If art lies half in the production, then it seems that documentary would be somewhat lacking because it would be too realistic.  If the production of art involves the intent and purpose, which is the artist’s contribution to the work of art, documentary is preserving a particular event which cannot be disputed; the event itself is in fact beyond objective, because it happened in reality.  “For the first time an image of the world is formed automatically, without the creative intervention of man,” (10) says Bazin.

However, this is the interesting effect of new technology.  Leonardo Da Vinci, for example, was regarded as the archetypal “Renaissance Man” for his attention to realism.  Take into consideration his numerous drawings of human anatomy.  His drawings express a great deal of attention to realism; that is to say, they attempt to portray physical reality as accurately as possible.  And yet, even if his sketches of human anatomy were considered realistic, they are considered diminished in this importance today compared to modern photographs of human anatomy.  Thus, what was viewed as objective and documentary back in the Renaissance era came, in retrospect from modern technology, to once again be viewed as somewhat subjective.  As technology tends to make the preservation of an idea outside of its original occurrence more realistic, our expectations for realism heighten, and our conception of past methods changes.  Past works of art tend to be less valued, relatively speaking, for their realism, and more valued for their subjectivity and abstraction.

So it is that modern photography, as a medium, is viewed as having more realistic potential (at least in terms of physical reality) than mediums previous to it, such as painting.  And, to take it a step further even, film adds another dimension of realism, that of time.

This is, however, in no way to say that photography’s potential potential in art is because of it its objectivity.
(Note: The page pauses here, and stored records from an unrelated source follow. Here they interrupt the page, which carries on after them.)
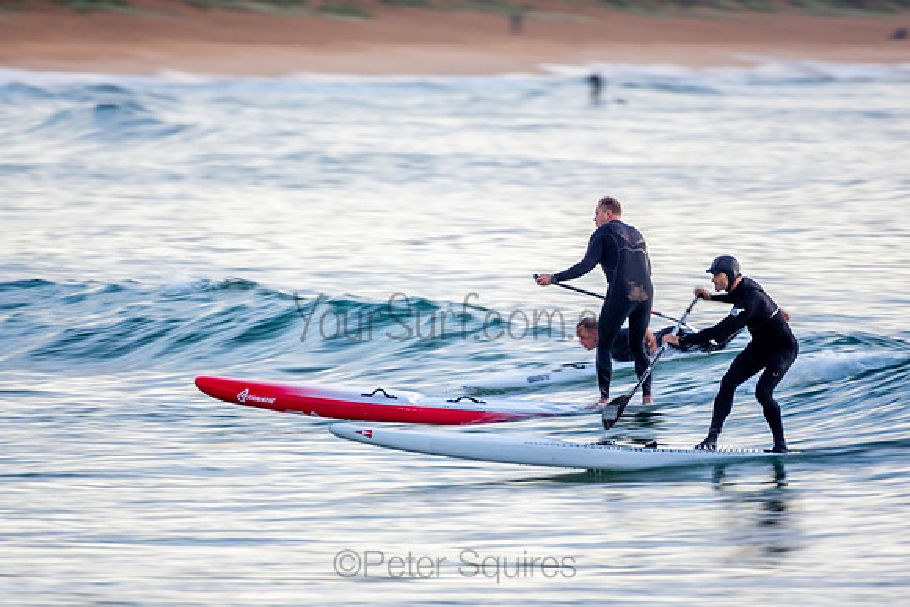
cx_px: 455
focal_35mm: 750
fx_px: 18962
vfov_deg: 1.8
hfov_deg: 2.7
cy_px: 304
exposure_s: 1/50
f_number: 5.6
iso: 180
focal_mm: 500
A case might be made to suggest that a newspaper isn’t a piece of art, because of its objectivity approaching documentary function.
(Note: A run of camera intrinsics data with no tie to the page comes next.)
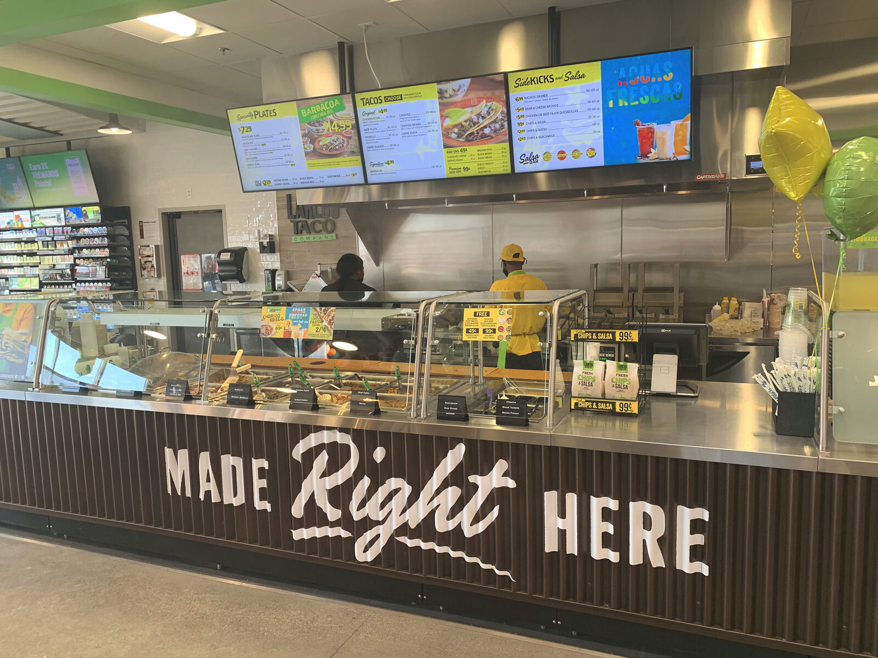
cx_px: 439
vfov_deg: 53.1
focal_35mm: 26
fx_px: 659
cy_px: 329
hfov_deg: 67.3
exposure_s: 1/120
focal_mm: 4.25
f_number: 1.8
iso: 100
Just as Da Vinci’s anatomical sketches were viewed as documentary back then, it seems quite likely that modern documentary, such as newspapers and photographs, still have plenty of room for subjectivity which we merely need to explore with deeper retrospect.  And indeed, Bazin accounts for this possibility: “The personality of the photographer enters into the proceedings only in his selection of the object to be photographed and by way of the purpose he has in mind,” (10).  Thus, even if the image captured seems to be realistic and could theoretically be without significance, in that it simply exists, there is something to be said about the reasons for the photographer choosing his particular subject.

Although it seems that abstract works of art might be more readily tagged as art because of their obvious subjectivity, the art of realistic art has to do with a game played. “Today the making of images no longer shares an anthropocentric, utilitarian purpose,” (10) says Bazin.  “It is no longer a question of survival after death, but of a larger concept, the creation of an ideal world in the likeness of the real, with its own temporal destiny” (10).  That is to say, realistic art plays right beneath our senses—it satisfies our psychological need for an anchor into reality. It preserves something, and we recognize this.  But the realist art is also complimented by subtle abstraction—that which makes the photograph more than just a document, which hints at something and gives us an entry by which our interpretation as an audience can still give it subjective meaning.

The push and pull between abstraction and realism in both production and induction tends to be catalyzed by the advent of new technologies and techniques.  This is because the individual’s life is so deeply affected by technology.  The idea, which we are preserving, is a subject of debate, since: the act of preservation is subjective; and the interpretation method is subjective.  This idea can thus be qualified to varying degrees in terms of realism and abstraction, however, only with the understanding that the two qualifications are inexorably linked to one another.  Art, thus, perhaps can be said to be defined by its escape from definition.  It is a concept of totality in the process of constant evolution, rather than one of particularity.